A relatively new application for zeolites is the prevention of corrosion in automotive mufflers.

 

Sweetening: Another significant purification application area for adsorption is sweetening. H2S, mercaptans, organic sulfides and disulfides, and COS need to be removed to prevent corrosion and catalyst poisoning. They are found in H2, natural gas, de-ethanizer overhead, and bio-gas. Often adsorption is attractive because it dries the stream as it sweetens.

 

In the sweetening of wellhead natural gas to prevent pipeline corrosion, 4A zeolites allow sulfur compounds removal without CO2 removal (to reduce shrinkage), or the removal of both to upgrade low thermal content gas. When minimizing the formation of COS during desulfurization is desirable, calcium-exchanged zeolites are commonly used because they are less catalytically active for the reaction of CO2 with H2S to form COS and water. Natural gas for steam-methane reforming in ammonia production must be sweetened to protect the sulfur-sensitive, low temperature shift catalyst. Zeolites are better than activated carbon because mercaptans, COS, and organic sulfides are also removed. Many refinery H2 streams require H2S and water removal by 4A and 5A zeolites to prevent poisoning of catalysts such as those in catalytic reformers.

 

Other Separations: Other TSA applications range from CO2 removal to hydrocarbon separations, and include removal of air pollutants and odors, and purification of streams containing HCl and boron compounds. Because of their high selectivity for CO2 and their ability to dry concurrently, 4A, 5A, and 13X zeolites are the predominant adsorbents for CO2 removal by temperature-swing process.

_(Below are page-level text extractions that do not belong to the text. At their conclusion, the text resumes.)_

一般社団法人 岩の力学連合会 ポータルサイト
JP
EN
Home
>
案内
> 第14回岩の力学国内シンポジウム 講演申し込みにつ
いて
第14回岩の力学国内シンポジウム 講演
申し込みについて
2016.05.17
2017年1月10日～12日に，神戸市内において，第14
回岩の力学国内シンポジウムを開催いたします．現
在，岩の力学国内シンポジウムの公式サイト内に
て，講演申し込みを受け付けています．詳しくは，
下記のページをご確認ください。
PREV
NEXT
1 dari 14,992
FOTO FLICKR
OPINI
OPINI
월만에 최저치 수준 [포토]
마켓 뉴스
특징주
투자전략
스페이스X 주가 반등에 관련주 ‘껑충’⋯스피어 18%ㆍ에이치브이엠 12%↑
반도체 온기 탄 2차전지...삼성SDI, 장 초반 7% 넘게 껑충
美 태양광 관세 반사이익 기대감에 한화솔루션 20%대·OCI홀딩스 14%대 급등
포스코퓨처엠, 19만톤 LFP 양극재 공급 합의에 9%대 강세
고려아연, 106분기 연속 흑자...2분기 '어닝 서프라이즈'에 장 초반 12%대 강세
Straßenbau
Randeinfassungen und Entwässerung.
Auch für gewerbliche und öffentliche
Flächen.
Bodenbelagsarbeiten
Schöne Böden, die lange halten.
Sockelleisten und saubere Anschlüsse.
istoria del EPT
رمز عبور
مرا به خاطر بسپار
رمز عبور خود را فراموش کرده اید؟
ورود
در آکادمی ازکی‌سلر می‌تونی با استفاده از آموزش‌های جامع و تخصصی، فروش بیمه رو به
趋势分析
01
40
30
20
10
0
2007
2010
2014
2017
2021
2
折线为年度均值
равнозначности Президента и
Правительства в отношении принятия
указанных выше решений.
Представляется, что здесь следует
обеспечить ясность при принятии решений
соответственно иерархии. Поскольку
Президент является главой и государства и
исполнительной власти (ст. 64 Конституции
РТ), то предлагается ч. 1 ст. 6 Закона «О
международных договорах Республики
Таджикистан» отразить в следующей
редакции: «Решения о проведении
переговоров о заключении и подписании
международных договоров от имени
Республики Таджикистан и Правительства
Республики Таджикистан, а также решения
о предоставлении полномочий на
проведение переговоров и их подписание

The air fed to an air separation plant must be H2O and CO2 free to prevent fouling of heat exchangers at cryogenic temperatures; 13X is typically used here. Another application for 4A-type zeolite is for CO2 removal from base load and peak-shaving natural gas liquefaction facilities.

 

Zeolites with high acid resistance, such as mordenite and clinoptilolite, have proven to be effective adsorbents for dry SO2removal from sulfuric acid tail gas, and special zeolite adsorbents have been incorporated into the UOP PURASIV S process for this application.

 

Zeolites have also proven applicable for removal of nitrogen oxides (NOx) from wet nitric acid plant tail gas by the UOP PURASIV N process.

 

Mordenite and Clinoptilolite zeolites are used to remove HCl from Cl2, chlorinated hydrocarbons, and reformer gas streams.

 

Refer the link below for details on application of zeolite molecular sieves in various areas of the chemical process industry:

 

Which_Zeolite_To_Use

 

Additionally refer the attached table to get an overview of the commonly used zeolite molecular sieves in the chemical process industry:

 

Description: Attached Image 

 

While making an attempt to make this topic entry as short as possible, I feel the information provided is a bare minimum to get an overview of how zeolite based molecular sieves are useful in adsorption processes.